Pocos minutos después, salió ya vestida con el primer look de pasarela. Era un traje de dos piezas estructurado, impecable.

—Look 17. Sastre gris de lana estructurada —dijo Claire, verificando la información en el cronograma de pasarela.

—¿Esto es para la pasarela o para demandar a mi ex marido? —dijo Nika, subiéndose al estrado.

Nika Korsokova no era solo una cara bonita sobre un par de piernas interminables; era el terremoto que David había invocado para sacudir los cimientos de Vairel.

La 'Top Model' del momento, una fuerza de la naturaleza que habitaba el extraño limbo entre la alta costura y el estrellato de las redes sociales. Verla allí, quejándose del diseño más seguro de la Maison, era ver el choque frontal entre el futuro que David planeaba y el pasado que Marianne y Jean-Luc se negaban a soltar.

—Es un corte perfecto. Preciso. Atemporal —contestó Jean-Luc, frunciendo el ceño.

—También lo es la muerte. Y mira lo que inspira —rezongó Nika, alzando los brazos.

Jean-Luc la ignoró, como era su costumbre. Solo se acomodó los lentes y caminó alrededor de Nika para ver el traje desde todos los ángulos.

—No se necesitan cambios en este —dijo Marianne, al fin.

—Qué tragedia —contestó Nika, bajándose del estrado y ya marchando al vestidor.

Look 26, listo —pensó Lucky, con la leve esperanza de que Nika se hubiese olvidado del vestido fucsia.

Lucky estaba absorto en sus pensamientos, con los brazos cruzados y la mirada al frente; por eso no vio a Nika tomar el vestido fucsia del riel y entrar al vestidor.
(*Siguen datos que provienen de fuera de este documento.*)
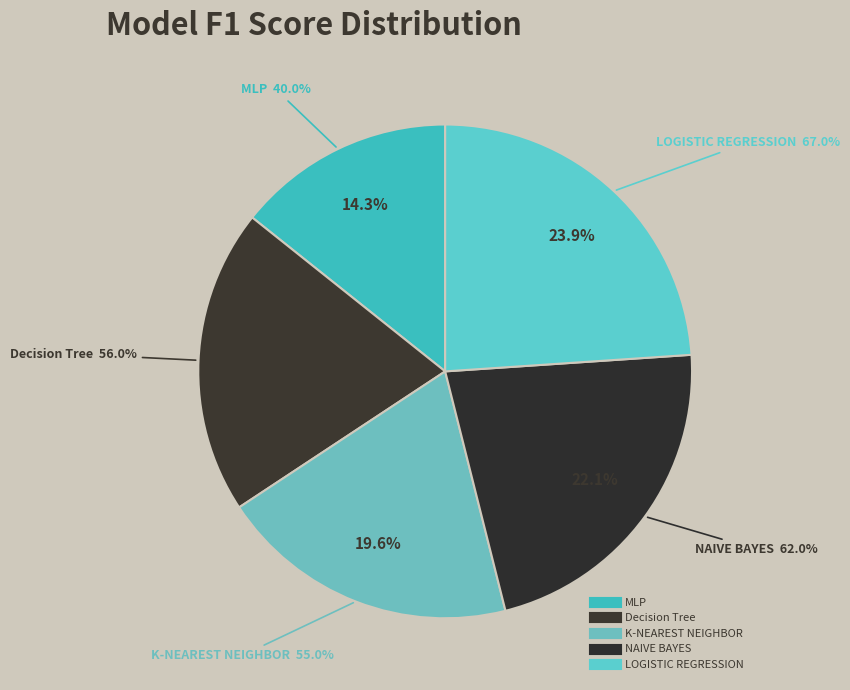

Between Decision Tree and LOGISTIC REGRESSION, which is larger?

LOGISTIC REGRESSION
Pero claro que sintió el silencio que los cubrió repentinamente como una mortaja cuando volvió a entrar, ya vestida, alzando la falda con las dos manos.
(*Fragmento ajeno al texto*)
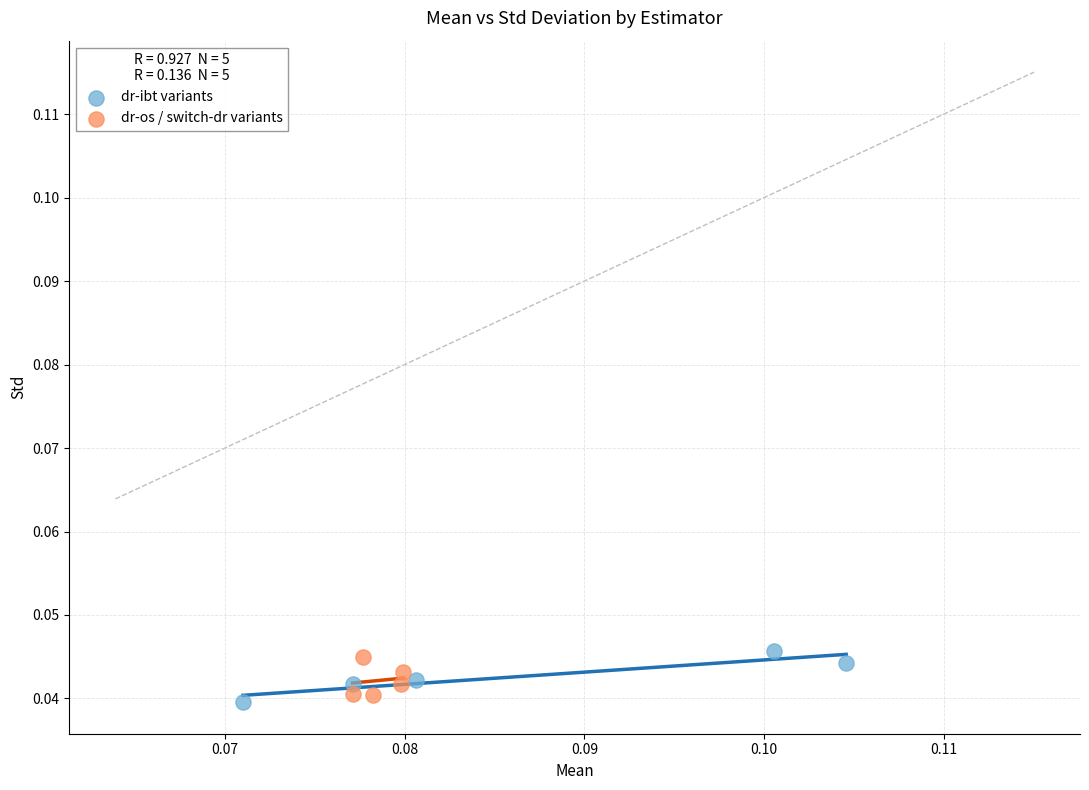

What are all the series names shown in the legend?

dr-ibt variants, dr-os / switch-dr variants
Se reía entre dientes como una niña traviesa.

Lucky alzó la vista a tiempo para ver cómo Marianne y Jean-Luc cruzaron miradas, sus ojos enfriándose, las manos tensas a los lados.

Nika dio un saltito de felicidad y se subió al estrado, admirando el vestido. Parecía una mancha de sangre en medio de la habitación blanco nuclear. Lucky cerró los ojos y trató de dar un respiro profundo: no podría ser más obvio que esa pieza no era de Vairel.